Come December 25, there will no doubt be many a new doll lying under a Christmas tree. Either one that walks, one that talks, or one that cries or laughs. So at 50 centimeters tall, a blonde-haired, blue-eyed doll - sporting a denim jacket and pink skirt no less - should seem quite harmless.
But according to EU and US consumer watchdogs, "My Friend Cayla" is just one doll among a group of toys that can reportedly "spy" on children and their homes, breaching a whole plethora of privacy and data protection laws in the process.
When connected to a special app via Bluetooth, children can ask the doll questions. The speech is then converted into text and the app searches for a suitable answer on the internet, enabling the toy to respond.
But now the European Consumer Organization (BEUC) and US groups such the Electronic Privacy Information Center (EPIC) have filed complaints against manufacturers Mattel and Genesis Toys, targeting so-called "smart toys," including My Friend Cayla, the i-QUE Intelligent Robot and Hello Barbie.

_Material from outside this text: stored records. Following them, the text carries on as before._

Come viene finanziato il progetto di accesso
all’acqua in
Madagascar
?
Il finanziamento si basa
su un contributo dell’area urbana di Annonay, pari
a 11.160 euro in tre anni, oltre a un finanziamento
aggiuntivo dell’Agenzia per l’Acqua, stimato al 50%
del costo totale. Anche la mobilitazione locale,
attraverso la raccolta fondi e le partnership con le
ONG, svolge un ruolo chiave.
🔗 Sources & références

"By purpose and design, these toys record and collect the private conversations of young children without any limitations on collection, use, or disclosure of this personal information," EPIC and other US watchdogs said in their complaint.
According to the Norwegian Consumer Council, which researched the smart toys, "anything the child tells the doll is transferred to the US -based company Nuance Communications, who specialize in speech recognition technology."

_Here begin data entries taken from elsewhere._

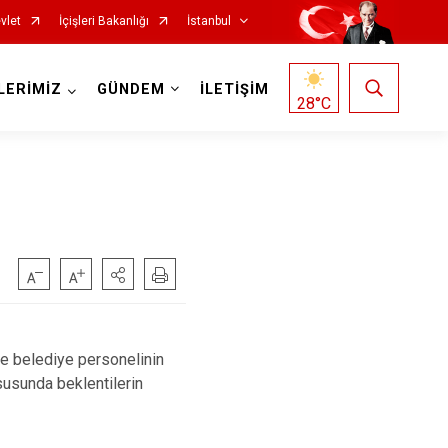
vlet
İçişleri Bakanlığı
İstanbul
LERİMİZ
GÜNDEM
İLETİŞİM
28
°C
Fatih
Sultanbeyli
Gaziosmanpaşa
Tuzla
Güngören
Ümraniye
Kadıköy
Üsküdar
Kağıthane
Zeytinburnu
 belediye personelinin
Kartal
Arnavutköy
susunda beklentilerin
Küçükçekmece
Ataşehir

The Council also found that the toys subjected children to hidden marketing. Thanks to pre-programmed phrases, smart doll "Cayla" is particularly fond of telling her new playmate how much she loves Disney films. It therefore comes as little coincidence that the app-provider for the doll also has a commercial relationship with Disney.
Potential for misuse
Data protection expert at Intersoft Consulting, Dr. Nils Christian Haag, told DW that the potential for the misuse of these toys is huge.
"As toys develop and use more technology, it's important that more time is also put into safeguarding these products," Haag said.
"There must at least be clearer information with these products about which data will be passed on, where it will be sent and what it could be used for," he added, referring to the complicated and lengthy terms and conditions accompanying toys such as "Cayla."
Haag reiterated, however, that when using Bluetooth on any device, the potential is always there for hackers to connect.
"The recommendation for smartphones is to turn off your Bluetooth function whenever you don't need it," Haag said.
The company "Vivid," which sells "Cayla" and "i-QUE" in Germany, did not immediately respond to DW's request to comment on the toy's current safety protocol. The company's website states, however, that there are four safety levels "to enable children to play safely."
Invasion of child privacy
According to the BEUC, data protection isn't the only thing at risk when using "smart toys."
Citing the study commissioned by the Norwegian Consumer Council, the BEUC said: "With simple steps, anyone can take control of the toys through a mobile phone. This makes it possible to talk and listen through the toy without having physical access to the toy."
Luise Schmidt, head of culture and media at the German Aid Organization for Children (Deutsche Kinderhilfswerk), told DW that the "smart toys" leave a huge gap in child safety.
"You don't have to be an expert to be able to connect to something via Bluetooth," Schmidt said, adding that the ease leaves the door open to cyber grooming or bullying.
Children often share some of their most private thoughts with their toys - even if they don't always reply
These smart toys also present a violation of privacy, Schmidt said. According to Article 16 of the UN Convention of the Rights of the Child, every minor has the right to privacy. However, with some of the "smart toys," parents can access the app and listen back to what their child has been saying or asking.
"Children often confide in their toys and dolls," Schmidt said. "They tell them things that they might not necessarily want to tell their parents.
"So being able to listen back to their conversations is a clear violation of a child's right to privacy," she added.
Toys 'unfit for the market'
Added to the list of problems, is the long-term purpose of the saved voice recordings, which also remains unclear. Schmidt warned, however, that the data risks being used in future to create an entire profile.
"Everything is connected," she said. "Recordings from the dolls, IP addresses, photos uploaded online by parents - everything could be gathered into one folder," Schmidt warned. "Whether the child - when they're older - likes it or not."
Instead of turning to "Cayla" for life's answers, Schmidt encouraged parents to always accompany their children when surfing the internet.
"These toys just shouldn't be on the market," she said.